In hundreds of years’ time, there’s a chance that historians will look back on the early days of the internet – and we’re still in the early days in historical terms – as something like the dark ages. The problem isn’t that we aren’t producing great works or important culture, it’s that recording some parts of digital life in a way that a digital archive can understand presents a challenge.

Individually, photos, videos and text documents are straightforward to archive. All of their digital information exists in one place, so as long as file formats can be read, we can be confident that in 100 years, someone will be able to download and read the memoir you wrote in Microsoft Word.

But what about dynamic content such as webpages? Take a Twitter page, for instance. Each tweet is an interactive object that is linked to other tweets, which might in turn disappear. Some tweets – a joke about the news, for instance – might make sense in context on the day it was posted, but what cues could historians use in the future to understand it?

Unfortunately, there isn’t a fully satisfying way to capture this sort of interactivity yet. But archivists do have some tools at their disposal:

Web crawlers

This is essentially a program that will go through a website and save each page as it loads, and will then virtually click every link on that page and download those pages, and then click every link on those pages… and so on.

This creates a ‘snapshot’ of the page – so not the real thing, but it does mean anyone in the future can use the Internet Archive to read what the BBC website wrote in June 1997 about the early days of Tony Blair’s tenure as Prime Minister.

WebRecorder

This captures snapshots of websites in a similar way, but is a manually controlled process with a human archivist clicking around the web. This could help archive the ‘experience’ of, say, clicking through a series of steps on a form or searching through an interactive map.

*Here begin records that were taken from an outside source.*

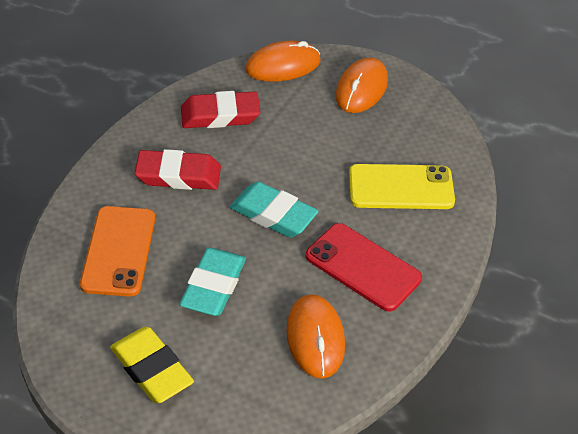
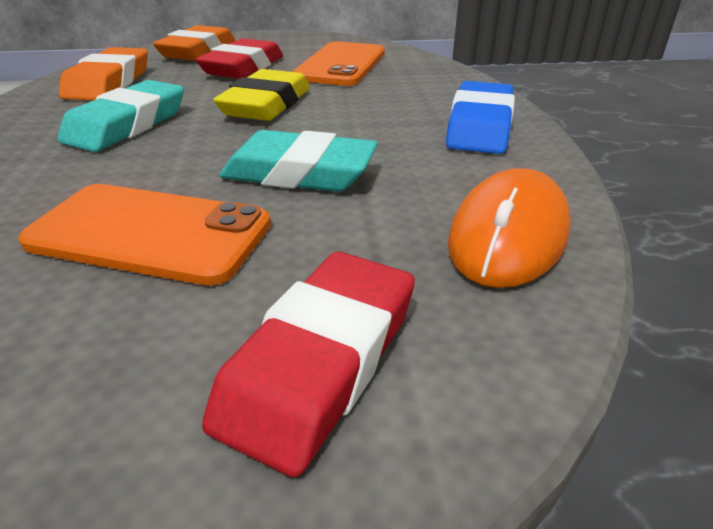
blue eraser: 0 -> 1
orange eraser: 0 -> 2
orange mouse: 3 -> 1
orange phone: 1 -> 2
red phone: 1 -> 0
yellow phone: 1 -> 0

Top tips on archiving your own files

So if The National Archives can do it, can the rest of us too? Here are John Sheridan’s top tips for keeping your own memories safe.

Apps and hardware to protect treasured memories

If you only have one copy of your media on the hard disk of your laptop, you’re just one hardware failure or burglary away from losing everything.

So what can you do? Here’s a rundown of some of your best options.

Cloud storage services

If your files are safely stored on the servers of a big tech company, it means that even if the worst happens to your own hardware, you’ll always be able to get them back.

All of the big tech firms operate their own cloud storage with different monthly data plans and features, but many do the same job. For example, for £7.99 a month you can get yourself 2TB of storage on Google Drive and Google Photos – enough space to store tens of thousands of photographs.

Google is particularly smart, too: you can you upload your photos and Google’s artificial intelligence will analyse each image and enable you to use keyword searches to find objects in images. Search ‘dog’, for example, and find every photo of your beloved pooch.


To find the best space-saving tool for you, check in with our expert guide on how to choose the best cloud storage service


NAS (Network-attached storage)

Network-attached storage is essentially a hard disk that plugs into one of the wired ethernet ports on your router. A NAS storage device appears in file explorer like another computer on your network, making accessing files easy, whatever device you’re using.